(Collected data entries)
==================================================
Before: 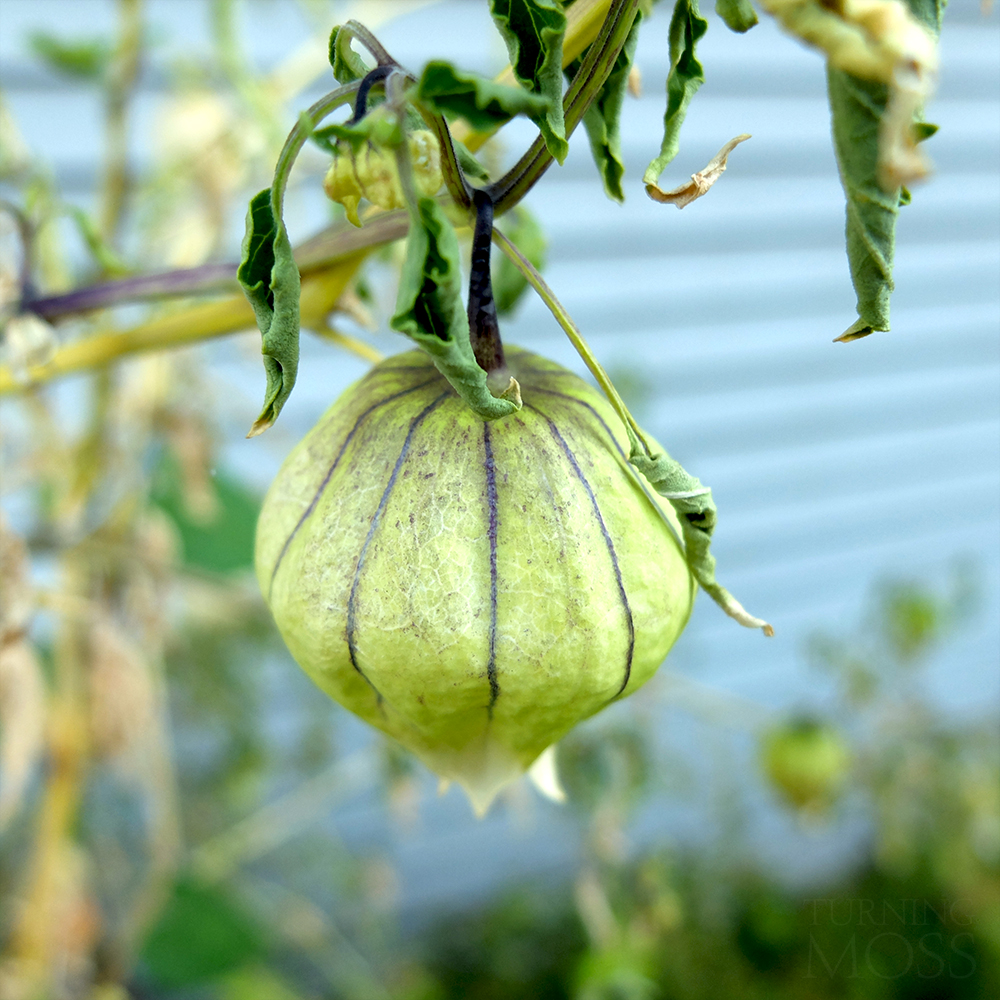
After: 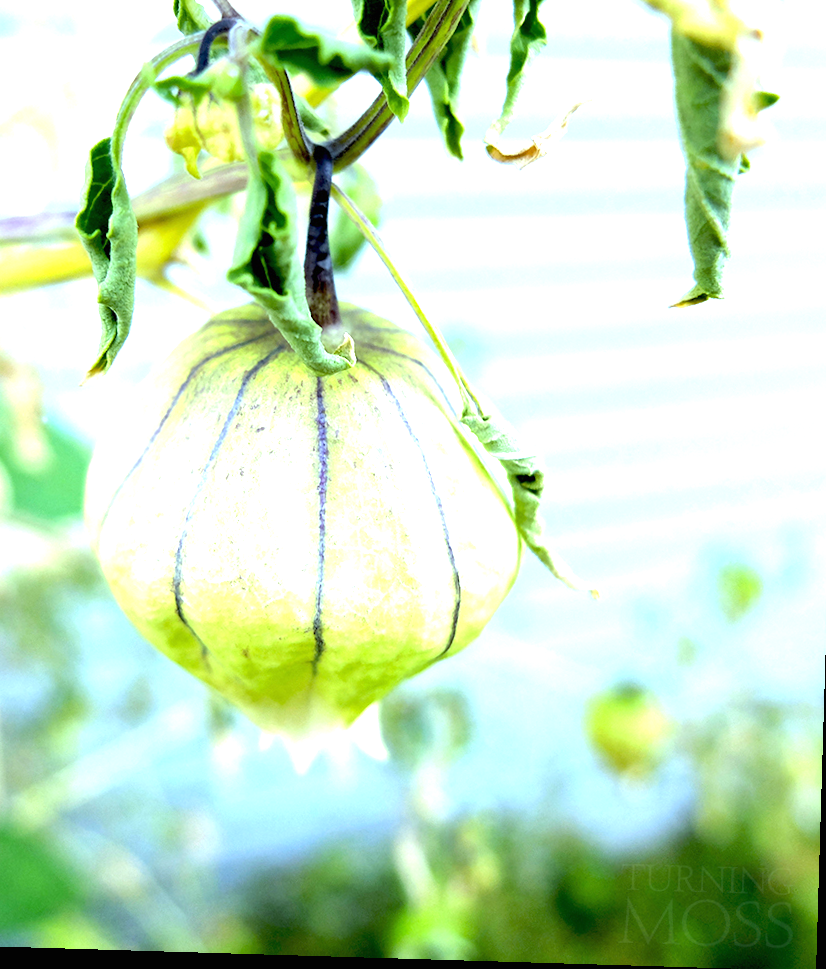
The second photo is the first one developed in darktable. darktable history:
crop and rotate: left 17.959%, top 5.771%, right 1.742%
exposure: black level correction 0, exposure 1.5 EV, compensate highlight preservation false
white balance: red 0.931, blue 1.11
rotate and perspective: rotation 1.72°, automatic cropping off
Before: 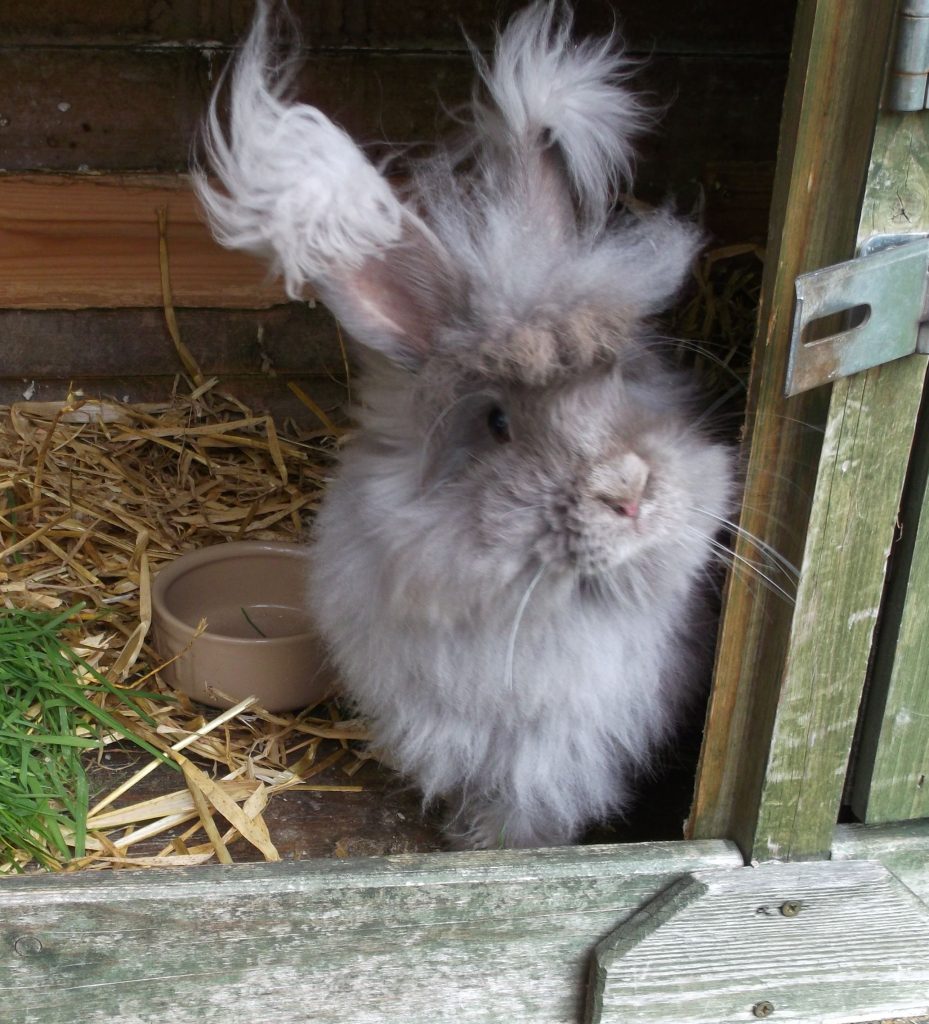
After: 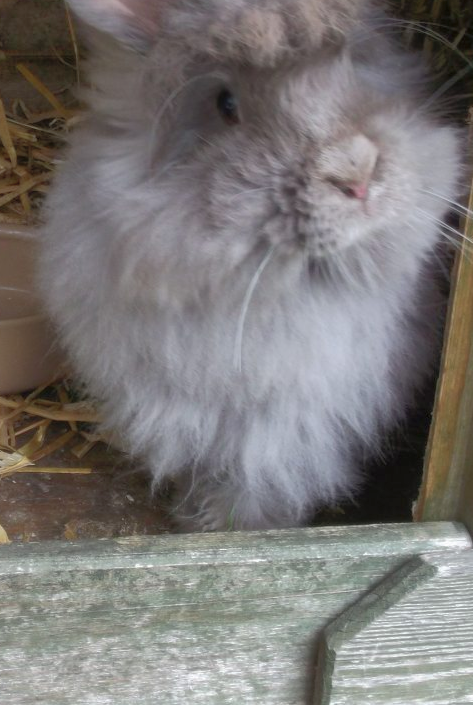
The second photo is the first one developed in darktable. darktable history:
soften: size 10%, saturation 50%, brightness 0.2 EV, mix 10%
crop and rotate: left 29.237%, top 31.152%, right 19.807%
shadows and highlights: shadows 60, highlights -60
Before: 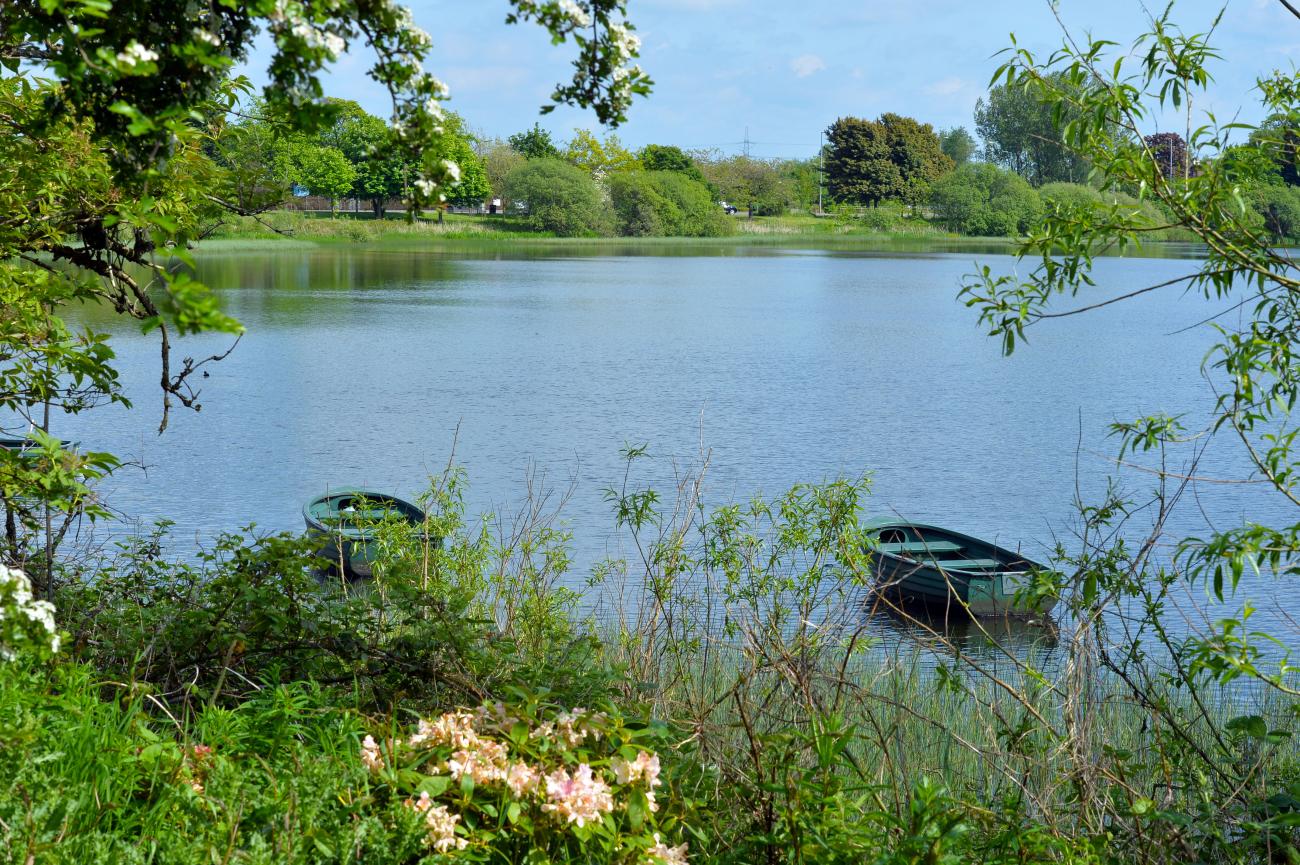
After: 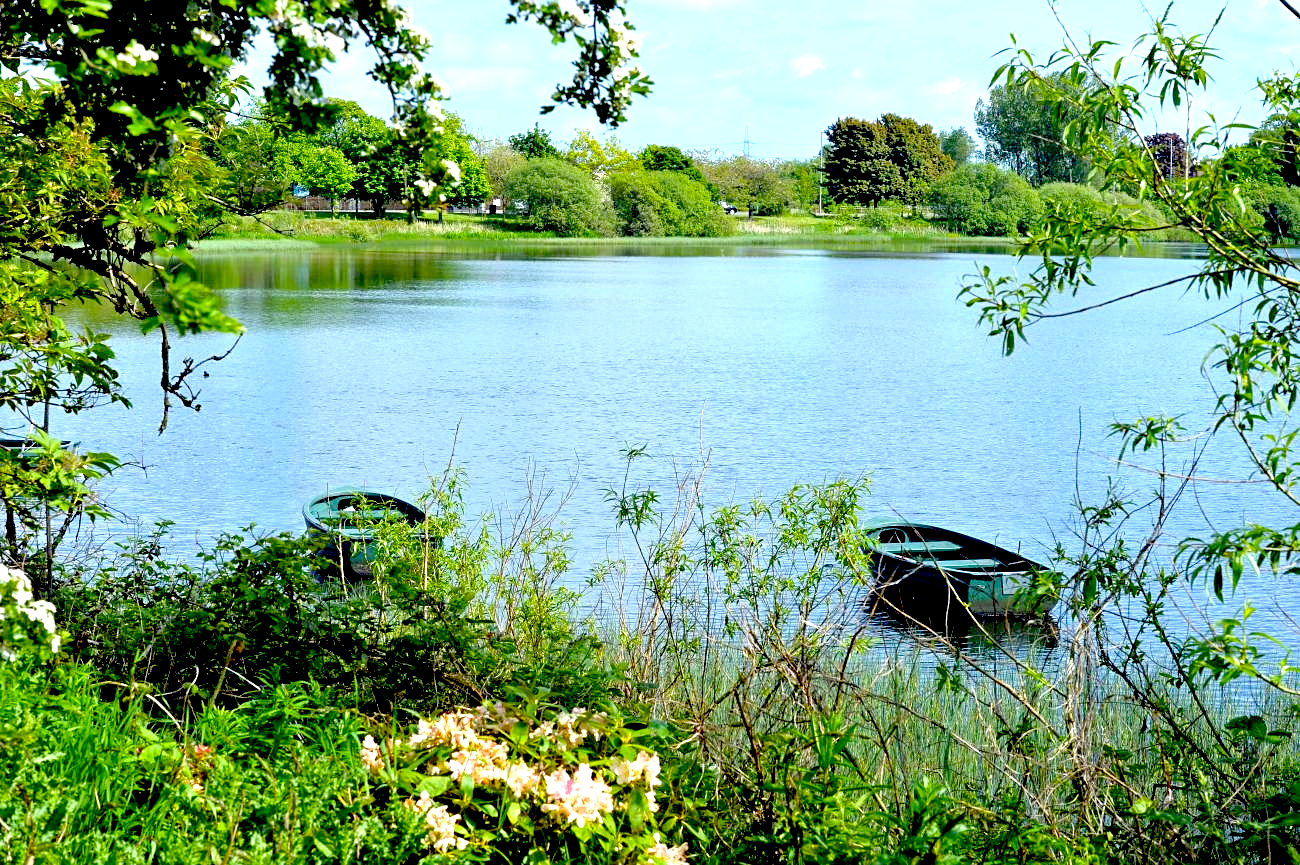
==================================================
Requirements: Output the text lines of the data above as a numbered list, omitting blank lines and leaving out the pictures.

Task response:
1. Before: 
2. After: 
3. The second photo is the first one developed in darktable. darktable history:
4. crop and rotate: left 17.959%, top 5.771%, right 1.742%
5. exposure: black level correction 0, exposure 1.5 EV, compensate highlight preservation false
6. white balance: red 0.931, blue 1.11
7. rotate and perspective: rotation 1.72°, automatic cropping off
8. Before: 
9. After: 
10. The second photo is the first one developed in darktable. darktable history:
11. soften: size 10%, saturation 50%, brightness 0.2 EV, mix 10%
12. crop and rotate: left 29.237%, top 31.152%, right 19.807%
13. shadows and highlights: shadows 60, highlights -60
14. Before: 
15. After: 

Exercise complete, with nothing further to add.